The most surprising astronomical news from the American Geophysical Union's (AGU) December confab in San Francisco involved small worlds of ice.
Enceladus's water plumes remain a great mystery. The 300-mile-wide (500-km) moon's rocky core is larger than those of Saturn's similar icy satellites, but still too small to generate much radioactive heat. Nor is there enough Europa-like tidal energy to melt ice — probably even if mixed with ammonia, which reduces its melt temperature.
And yet, to paraphrase Galileo's apocrypha, the geysers exist!
John F. Cooper (NASA/Goddard Space Flight Center) and his collaborators reported on a possible "Old Faithful" mechanism. This idea might also explain the geysers on Neptune's moon Triton and suspected activity on bright Kuiper Belt objects.
In their scenario, electrons in the planet's magnetosphere and cosmic rays oxidize surface water ice, which cause highly reactive oxidants to accumulate very slowly. These are buried by impact "gardening" and falling snow from the plumes.

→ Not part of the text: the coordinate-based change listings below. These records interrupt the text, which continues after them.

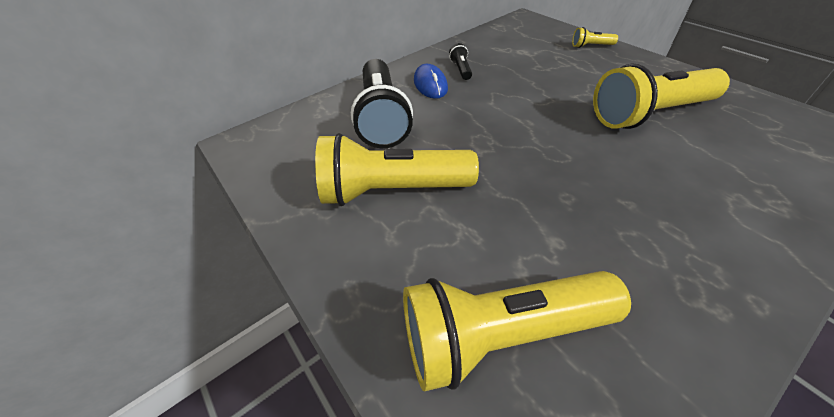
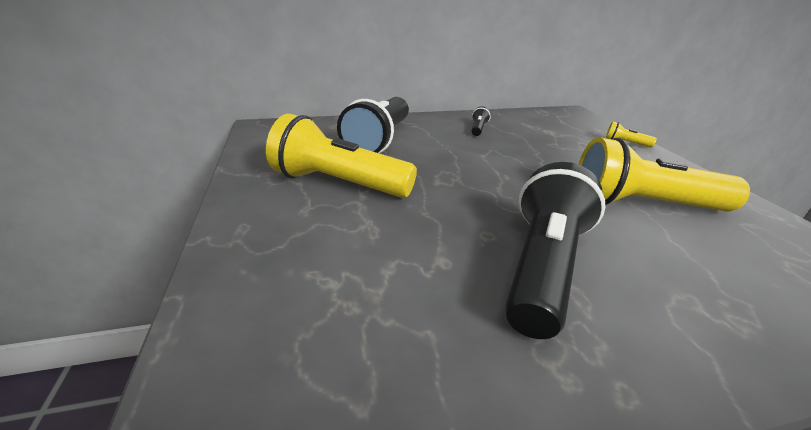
camera: 20 degrees right, 15 degrees down
(430, 84) = (441, 131): blue mouse -> none
(501, 334) = (323, 303): yellow flashlight -> none
(630, 212) = (543, 267): none -> black flashlight

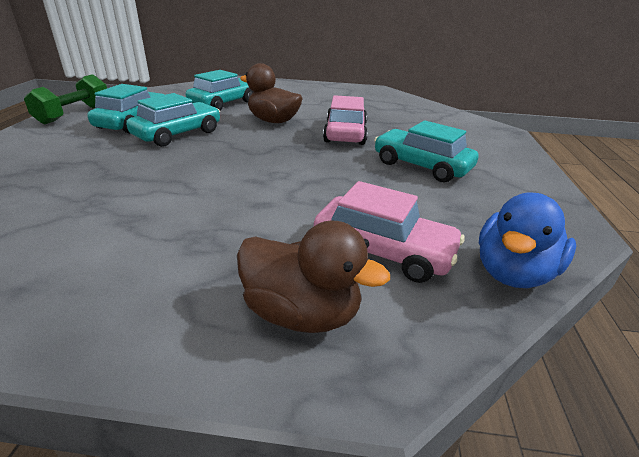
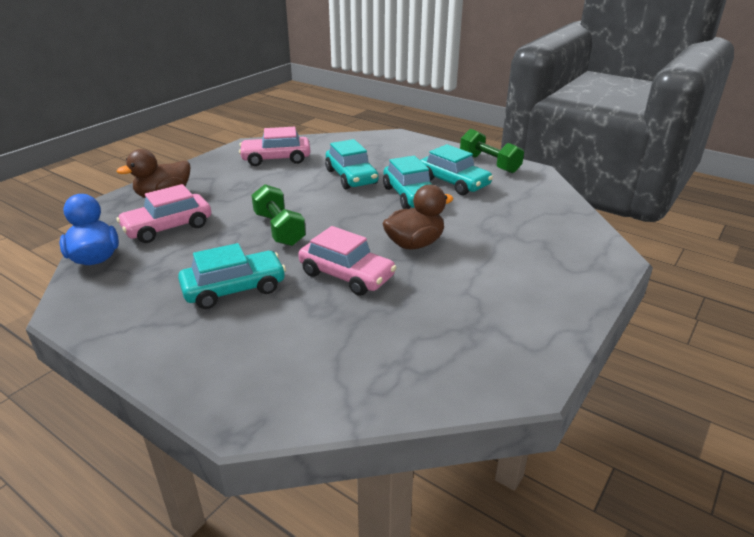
camera: 120 degrees right, 0 degrees up
(64, 249) = (276, 159): none -> pink car
(224, 103) = (493, 228): turquoise car -> turquoise car (351, 177)
(306, 176) = (279, 229): none -> green dumbbell

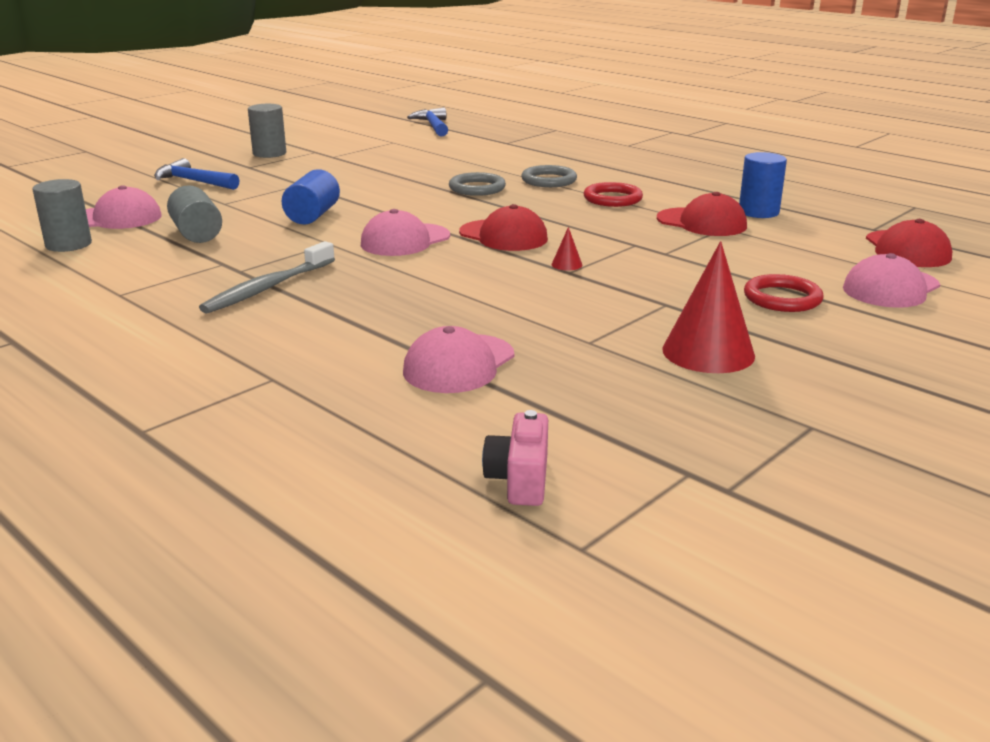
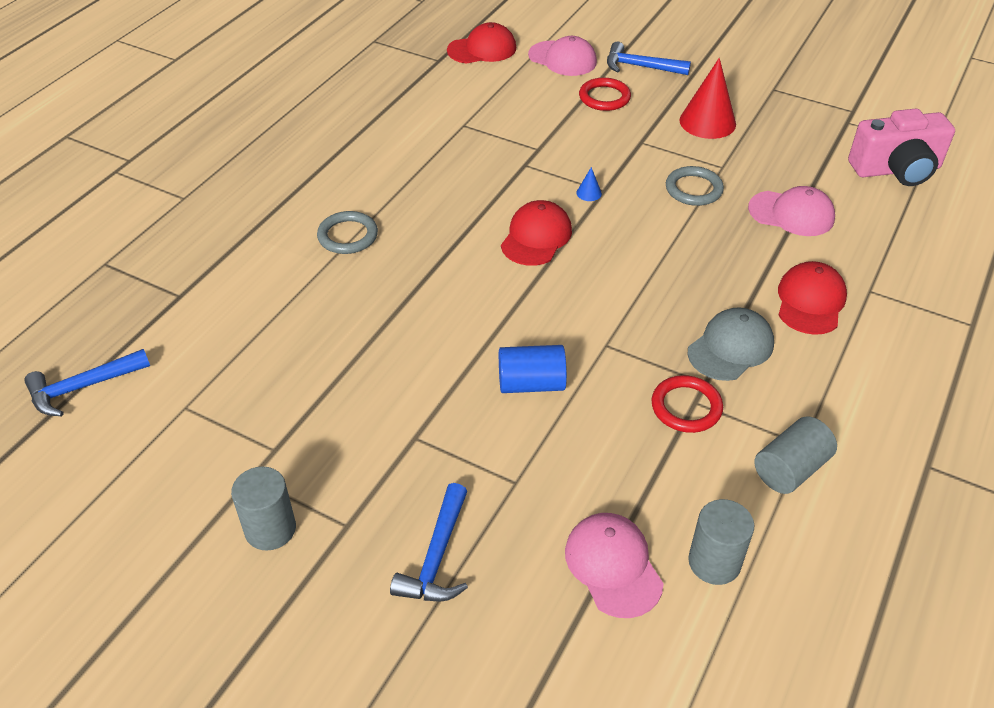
camera: 105 degrees left, 20 degrees up
(197, 234) = (628, 459): grey cylinder -> grey cylinder (790, 469)
(268, 288) = (730, 348): grey toothbrush -> grey cap
(405, 240) = (576, 295): pink cap -> none
(477, 188) = (391, 282): grey ring -> grey ring (693, 189)
(519, 480) = (896, 170): pink camera -> pink camera, size x1.83
(567, 264) = (589, 193): red cone -> blue cone
(612, 199) = (401, 188): red ring -> red ring (686, 407)
(701, 223) = (455, 135): red cap -> red cap (810, 301)
(758, 212) = (415, 109): blue cylinder -> none
(876, 333) = (640, 67): none -> blue hammer

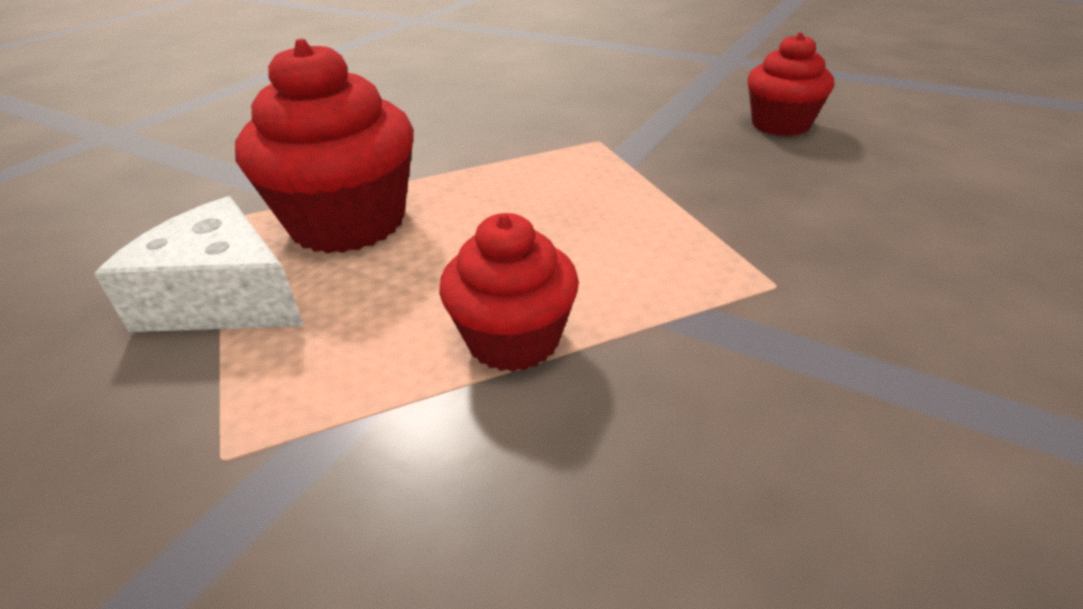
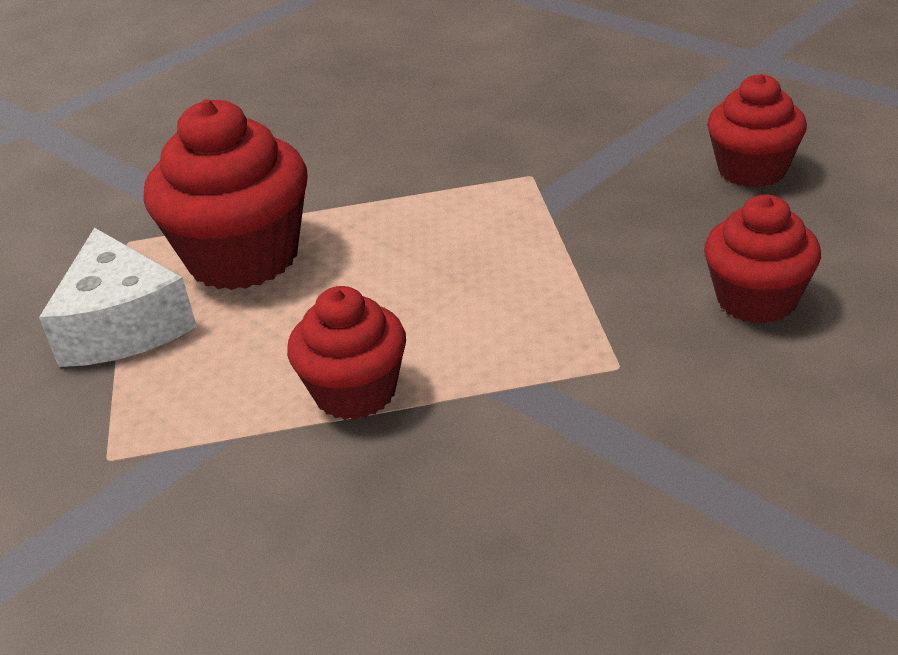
camera: 15 degrees right, 0 degrees up
(224, 298) = (122, 325): white cheese -> white cheese turned 150 degrees counterclockwise
(860, 216) = (756, 300): none -> red cupcake

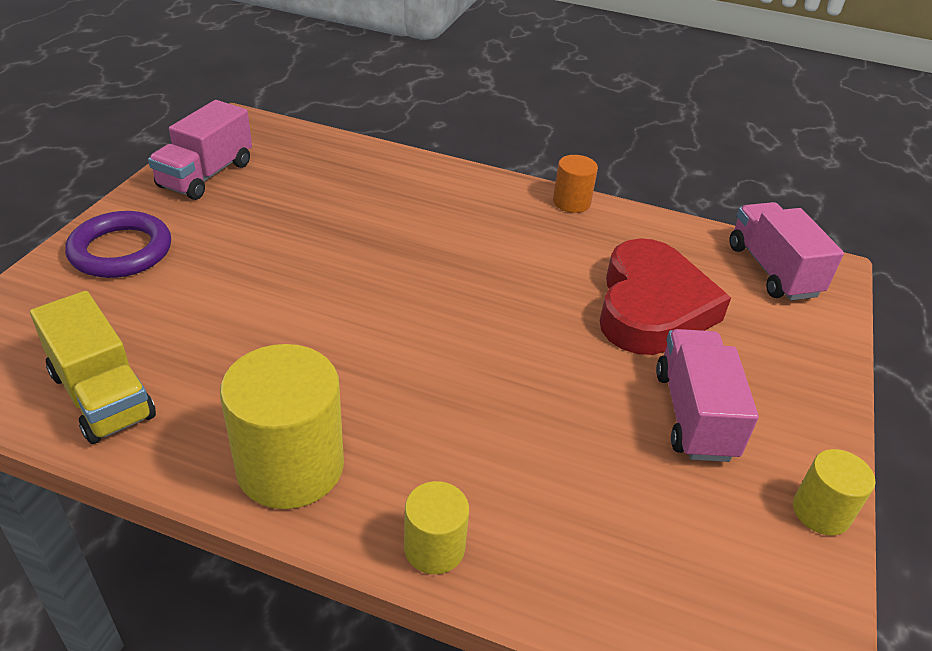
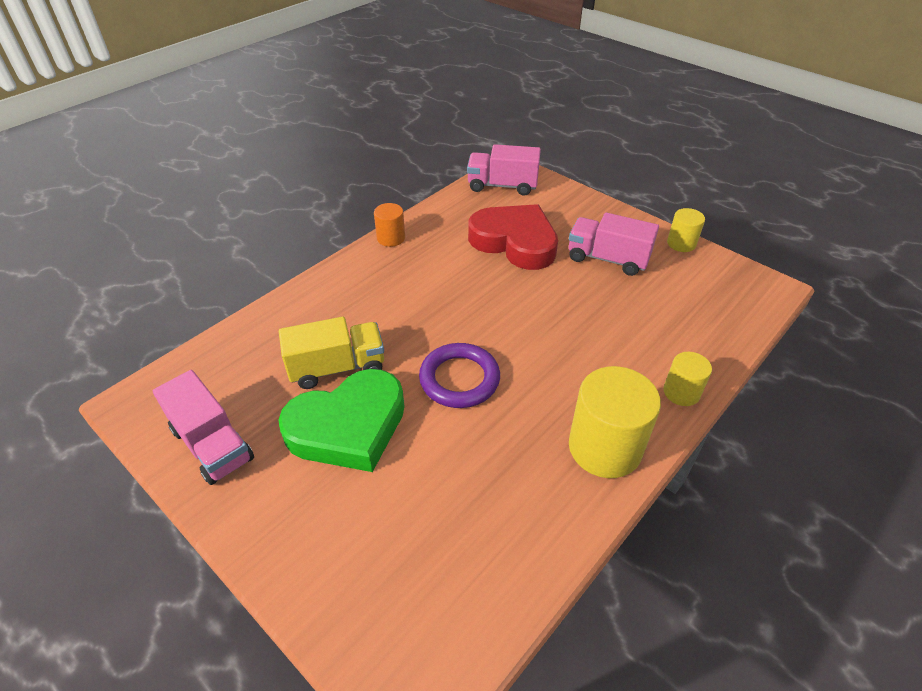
camera: 65 degrees left, 5 degrees up
(102, 395) = (500, 557): yellow truck -> yellow truck (337, 367)
(121, 251) = (302, 528): purple ring -> purple ring (459, 379)
(254, 246) = (348, 426): none -> green heart

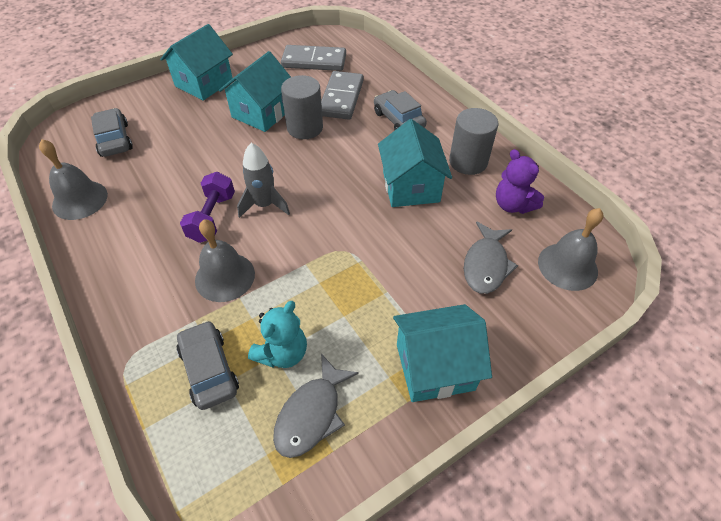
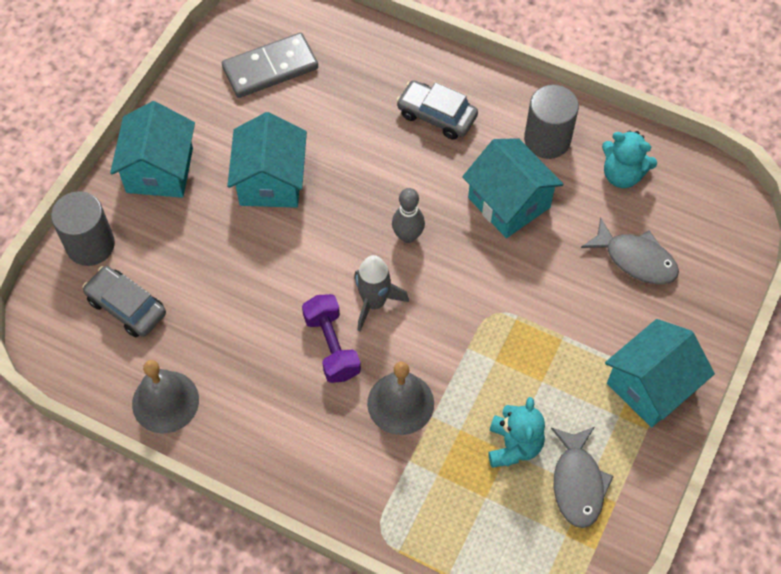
camera: 30 degrees left, 10 degrees up
(209, 370) = (461, 496): grey car -> none
(305, 128) = (338, 179): grey cylinder -> grey cylinder (90, 245)
(322, 176) = (408, 236): none -> grey bowling pin
(341, 98) = (348, 113): grey domino -> none
(486, 265) = (636, 259): grey fish -> grey fish turned 45 degrees counterclockwise
(513, 205) = (622, 174): purple teddy bear -> turquoise teddy bear
(567, 266) = (708, 222): grey bell -> none

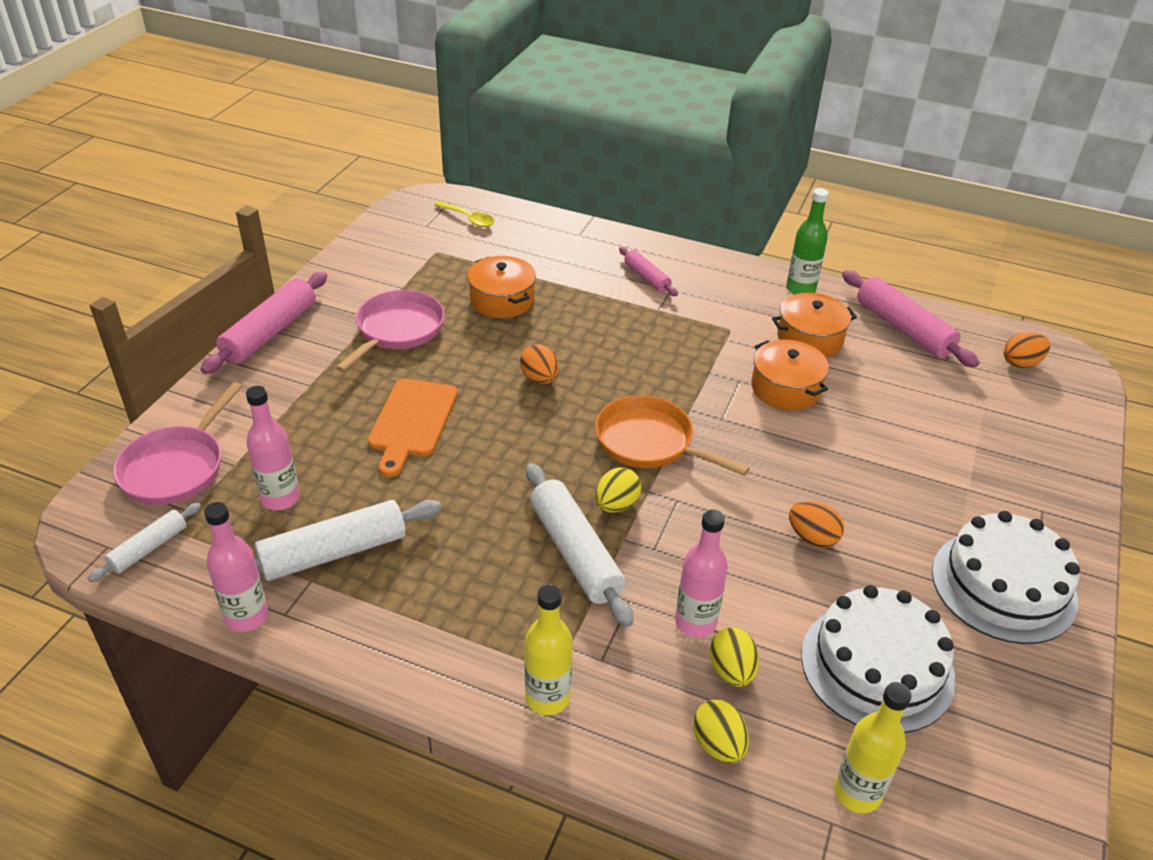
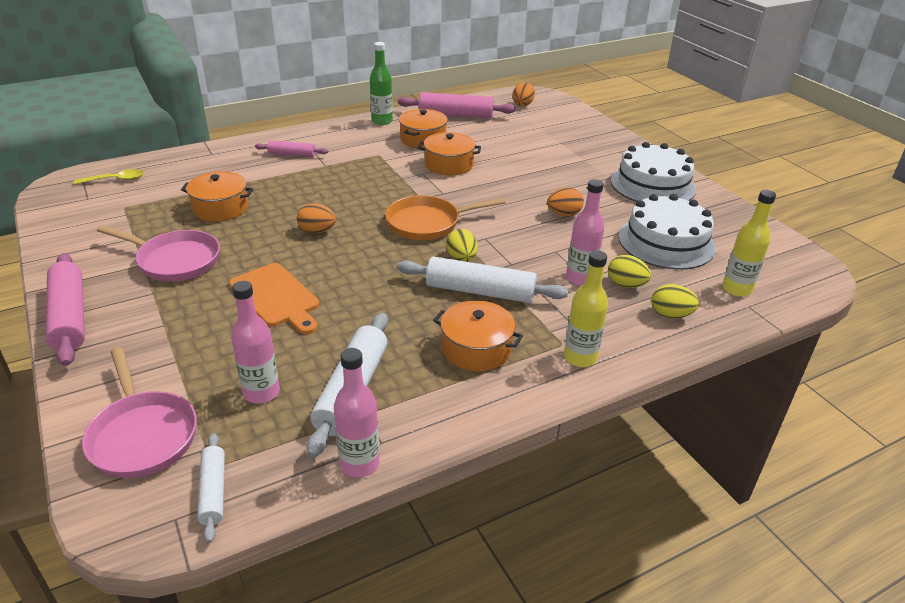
camera: 50 degrees left, 5 degrees down
(397, 330) = (175, 260): pink pan -> pink pan turned 135 degrees clockwise
(477, 604) = (476, 349): none -> orange pot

A rare large impact or a period of exceptionally strong gravitational heating, in the possible presence of metallic catalysts from meteorites or the rocky core, could cause the accumulated oxidants to react with primordial ammonia, methane, and other hydrocarbons buried in the ice. This could melt ammonia-contaminated water ice, generating gas and pressure to drive episodic volcanism.
How about "volcanism" on a body just 6 km in diameter? H. Jay Melosh (University of Arizona) said Comet 9P/Tempel 1 features pits next to striated glacier-like deposits extending up to 3 km downhill. The deposits have volumes similar to the pits.
Melosh notes that even distant comets have periodic "outbursts" of gas on average once every 10 years. Gas flowing quickly through granular material to the surface vacuum may form a bubble that bursts onto the surface. The excavated material flows until the gas pressure is lost, leaving a steep scarp at the end of the flow.
At the other extreme of the cold-world size range, Alexander G. Hayes, a graduate student at Caltech, found that the dry lake beds on Titan, located at low and high latitudes, can be several hundred meters deep. The north polar liquid-methane seas are found at the lowest elevations and all at the same level, suggesting that they're part of a common aquifer. Smaller lakes inhabit several different levels some 700 meters higher than the seas.
The asymmetric distribution of Titan's lakes, with more at the north pole than the south, may be caused by the shorter, colder summers currently experienced by the south pole. Saturn's orbital eccentricity changes over tens of thousands of years, so Titan's seas may migrate from pole to pole on that schedule.
Donald F. Robertson is a freelance space-industry journalist based in San Francisco.